Les Scavs, ou Rats de l'Underground, ont transformé les bunkers gouvernementaux en cités souterraines autosuffisantes, protégées par des atmosphères scellées contre les vapeurs toxiques. Maîtres de l'ingénierie de survie, ils entretiennent, optimisent et étendent ces abris labyrinthiques, recyclant chaque déchet et cultivant des serres hydroponiques à la lueur des néons. Leur mantra : aucune brèche, aucune infiltration de gaz mortel. Un faux pas signifierait l'asphyxie collective pour des milliers d'âmes.

Les Mutants

Les Mutants, nom péjoratif pour ces "Élus du Soufre", incarnent l'héritage controversé des laboratoires CRISPR qui ont tenté de terraformer l'humanité pour un monde empoisonné.

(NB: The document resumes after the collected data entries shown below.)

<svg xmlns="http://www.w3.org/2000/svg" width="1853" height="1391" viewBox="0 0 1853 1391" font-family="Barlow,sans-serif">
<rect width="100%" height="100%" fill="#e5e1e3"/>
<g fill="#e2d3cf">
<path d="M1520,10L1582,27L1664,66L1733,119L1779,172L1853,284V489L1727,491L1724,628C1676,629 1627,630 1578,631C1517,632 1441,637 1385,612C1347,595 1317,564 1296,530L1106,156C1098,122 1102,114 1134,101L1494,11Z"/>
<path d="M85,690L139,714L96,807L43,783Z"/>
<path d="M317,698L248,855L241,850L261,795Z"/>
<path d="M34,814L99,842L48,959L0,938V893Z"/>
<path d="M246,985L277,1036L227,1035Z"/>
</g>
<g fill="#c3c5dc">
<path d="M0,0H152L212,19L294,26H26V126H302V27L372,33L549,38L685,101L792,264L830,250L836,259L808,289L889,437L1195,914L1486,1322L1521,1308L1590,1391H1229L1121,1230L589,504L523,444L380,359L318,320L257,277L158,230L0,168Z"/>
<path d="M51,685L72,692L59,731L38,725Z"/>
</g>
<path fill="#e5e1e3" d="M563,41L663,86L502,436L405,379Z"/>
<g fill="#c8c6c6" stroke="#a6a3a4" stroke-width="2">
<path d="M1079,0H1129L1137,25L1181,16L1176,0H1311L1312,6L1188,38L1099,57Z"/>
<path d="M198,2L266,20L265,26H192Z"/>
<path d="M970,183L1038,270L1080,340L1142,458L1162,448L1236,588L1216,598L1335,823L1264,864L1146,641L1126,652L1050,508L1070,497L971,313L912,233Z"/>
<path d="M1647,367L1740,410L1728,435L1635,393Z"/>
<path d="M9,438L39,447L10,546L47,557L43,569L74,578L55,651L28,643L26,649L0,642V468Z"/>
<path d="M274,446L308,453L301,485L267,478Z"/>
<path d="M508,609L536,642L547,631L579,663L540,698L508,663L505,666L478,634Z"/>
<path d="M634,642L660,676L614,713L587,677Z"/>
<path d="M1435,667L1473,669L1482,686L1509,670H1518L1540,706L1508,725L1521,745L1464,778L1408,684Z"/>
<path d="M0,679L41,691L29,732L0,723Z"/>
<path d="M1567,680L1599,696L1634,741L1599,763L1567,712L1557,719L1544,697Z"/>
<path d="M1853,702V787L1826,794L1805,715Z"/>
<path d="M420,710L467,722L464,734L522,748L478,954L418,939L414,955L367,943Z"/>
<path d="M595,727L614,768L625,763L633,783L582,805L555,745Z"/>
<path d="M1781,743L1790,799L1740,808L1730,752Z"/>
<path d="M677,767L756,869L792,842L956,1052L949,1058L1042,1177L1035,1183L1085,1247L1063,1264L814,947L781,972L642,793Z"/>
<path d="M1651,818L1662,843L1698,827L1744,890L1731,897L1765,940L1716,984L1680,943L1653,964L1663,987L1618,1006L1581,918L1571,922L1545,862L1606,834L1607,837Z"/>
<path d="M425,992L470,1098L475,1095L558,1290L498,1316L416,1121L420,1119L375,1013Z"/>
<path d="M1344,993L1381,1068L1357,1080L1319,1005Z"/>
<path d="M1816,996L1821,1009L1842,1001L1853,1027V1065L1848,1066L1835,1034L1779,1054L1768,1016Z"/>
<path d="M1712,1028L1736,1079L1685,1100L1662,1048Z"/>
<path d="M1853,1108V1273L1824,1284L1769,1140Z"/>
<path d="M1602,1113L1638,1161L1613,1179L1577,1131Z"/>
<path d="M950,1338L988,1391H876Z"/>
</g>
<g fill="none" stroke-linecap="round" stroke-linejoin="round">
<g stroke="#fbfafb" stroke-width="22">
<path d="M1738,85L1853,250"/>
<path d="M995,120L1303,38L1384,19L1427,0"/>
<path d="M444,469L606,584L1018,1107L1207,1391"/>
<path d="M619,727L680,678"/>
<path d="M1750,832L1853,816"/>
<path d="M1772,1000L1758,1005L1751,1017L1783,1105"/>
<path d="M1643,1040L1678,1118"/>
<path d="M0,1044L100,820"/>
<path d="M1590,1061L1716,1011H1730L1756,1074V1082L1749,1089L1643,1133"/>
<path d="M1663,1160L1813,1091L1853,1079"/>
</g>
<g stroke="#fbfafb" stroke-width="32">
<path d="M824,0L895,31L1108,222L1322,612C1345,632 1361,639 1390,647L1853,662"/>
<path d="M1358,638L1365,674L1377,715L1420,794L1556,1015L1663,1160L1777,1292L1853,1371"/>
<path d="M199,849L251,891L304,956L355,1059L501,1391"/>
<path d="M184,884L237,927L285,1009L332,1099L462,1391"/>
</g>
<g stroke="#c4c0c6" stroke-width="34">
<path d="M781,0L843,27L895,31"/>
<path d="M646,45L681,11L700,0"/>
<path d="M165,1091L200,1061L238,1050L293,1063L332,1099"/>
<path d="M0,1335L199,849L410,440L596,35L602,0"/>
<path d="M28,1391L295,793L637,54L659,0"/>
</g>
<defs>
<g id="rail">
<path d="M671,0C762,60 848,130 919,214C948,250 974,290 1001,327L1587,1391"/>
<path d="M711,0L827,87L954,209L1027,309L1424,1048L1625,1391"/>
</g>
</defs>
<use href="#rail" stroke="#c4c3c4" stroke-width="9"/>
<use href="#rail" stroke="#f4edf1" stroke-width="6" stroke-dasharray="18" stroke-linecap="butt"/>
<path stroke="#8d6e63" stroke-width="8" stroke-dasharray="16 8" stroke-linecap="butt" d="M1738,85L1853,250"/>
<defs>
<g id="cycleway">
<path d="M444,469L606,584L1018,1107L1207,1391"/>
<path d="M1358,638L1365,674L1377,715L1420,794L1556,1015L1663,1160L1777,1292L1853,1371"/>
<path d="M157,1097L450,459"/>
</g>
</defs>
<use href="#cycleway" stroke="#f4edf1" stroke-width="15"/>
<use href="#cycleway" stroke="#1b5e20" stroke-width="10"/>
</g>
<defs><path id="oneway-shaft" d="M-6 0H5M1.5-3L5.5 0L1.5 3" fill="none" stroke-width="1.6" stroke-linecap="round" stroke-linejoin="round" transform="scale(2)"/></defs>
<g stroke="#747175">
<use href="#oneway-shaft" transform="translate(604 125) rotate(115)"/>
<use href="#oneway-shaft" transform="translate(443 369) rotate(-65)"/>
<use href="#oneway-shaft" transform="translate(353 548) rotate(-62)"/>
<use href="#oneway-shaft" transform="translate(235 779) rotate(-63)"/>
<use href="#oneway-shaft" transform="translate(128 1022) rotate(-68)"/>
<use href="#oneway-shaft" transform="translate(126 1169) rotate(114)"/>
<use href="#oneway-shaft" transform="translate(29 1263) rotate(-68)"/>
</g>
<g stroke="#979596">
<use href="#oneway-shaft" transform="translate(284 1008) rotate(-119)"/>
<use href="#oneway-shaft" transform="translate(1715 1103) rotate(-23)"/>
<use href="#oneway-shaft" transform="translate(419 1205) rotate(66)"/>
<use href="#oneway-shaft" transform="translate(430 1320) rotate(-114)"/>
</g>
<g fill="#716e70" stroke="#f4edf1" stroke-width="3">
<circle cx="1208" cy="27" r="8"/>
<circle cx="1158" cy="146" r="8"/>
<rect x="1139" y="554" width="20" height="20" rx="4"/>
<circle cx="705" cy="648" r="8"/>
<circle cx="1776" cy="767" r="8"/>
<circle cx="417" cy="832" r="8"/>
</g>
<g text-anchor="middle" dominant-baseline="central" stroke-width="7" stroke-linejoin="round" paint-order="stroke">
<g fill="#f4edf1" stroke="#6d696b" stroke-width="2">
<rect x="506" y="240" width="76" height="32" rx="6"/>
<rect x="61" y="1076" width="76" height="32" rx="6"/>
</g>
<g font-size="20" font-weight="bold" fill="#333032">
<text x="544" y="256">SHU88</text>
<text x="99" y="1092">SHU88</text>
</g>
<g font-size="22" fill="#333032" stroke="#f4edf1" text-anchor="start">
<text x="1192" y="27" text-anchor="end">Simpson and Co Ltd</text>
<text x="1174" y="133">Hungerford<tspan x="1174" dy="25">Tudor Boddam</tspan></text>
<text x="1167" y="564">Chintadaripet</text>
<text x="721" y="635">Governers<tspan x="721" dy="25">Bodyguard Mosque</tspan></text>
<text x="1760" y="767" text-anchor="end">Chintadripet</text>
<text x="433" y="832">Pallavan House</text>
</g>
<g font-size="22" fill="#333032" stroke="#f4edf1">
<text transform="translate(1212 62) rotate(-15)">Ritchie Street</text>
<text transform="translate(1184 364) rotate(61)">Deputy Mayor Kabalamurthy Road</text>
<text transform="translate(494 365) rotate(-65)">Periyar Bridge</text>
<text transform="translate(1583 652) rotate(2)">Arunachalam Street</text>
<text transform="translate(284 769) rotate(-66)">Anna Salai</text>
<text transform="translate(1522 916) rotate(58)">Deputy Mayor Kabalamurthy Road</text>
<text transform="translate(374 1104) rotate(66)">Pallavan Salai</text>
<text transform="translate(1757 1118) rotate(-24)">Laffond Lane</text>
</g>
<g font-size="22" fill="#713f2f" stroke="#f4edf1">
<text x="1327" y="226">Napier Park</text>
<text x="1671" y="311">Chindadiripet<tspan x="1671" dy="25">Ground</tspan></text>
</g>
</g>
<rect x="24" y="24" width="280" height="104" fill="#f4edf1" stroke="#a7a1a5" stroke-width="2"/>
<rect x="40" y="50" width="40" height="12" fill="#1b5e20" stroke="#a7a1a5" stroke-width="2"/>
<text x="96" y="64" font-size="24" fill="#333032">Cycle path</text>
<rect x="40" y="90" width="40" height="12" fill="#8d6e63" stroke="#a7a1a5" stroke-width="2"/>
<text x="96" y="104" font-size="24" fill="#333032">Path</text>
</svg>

Inspirés par la Riftia pachyptila, ver tubicole géant des abysses hydrothermaux capable de tolérer des concentrations massives de sulfure d'hydrogène via ses symbiontes bactériens, les généticiens ont inséré des gènes analogues pour conférer une résistance cutanée et respiratoire au H₂S. Les mutations, subtiles mais flagrantes : branchies rudimentaires, peau irisée aux reflets sulfureux, yeux adaptés à l'obscurité toxique, les rendent parfaitement adaptés à la surface inhabitable. Hostiles aux vestiges de l'ancien monde, ils rejettent toute réhabilitation terrestre et voient les Ensi comme une menace à éradiquer.

Ces factions, territoriales et méfiantes, ne cèdent leurs passages qu'après une diplomatie tendue, souvent ponctillée de démonstrations de force ou d'échanges précaires.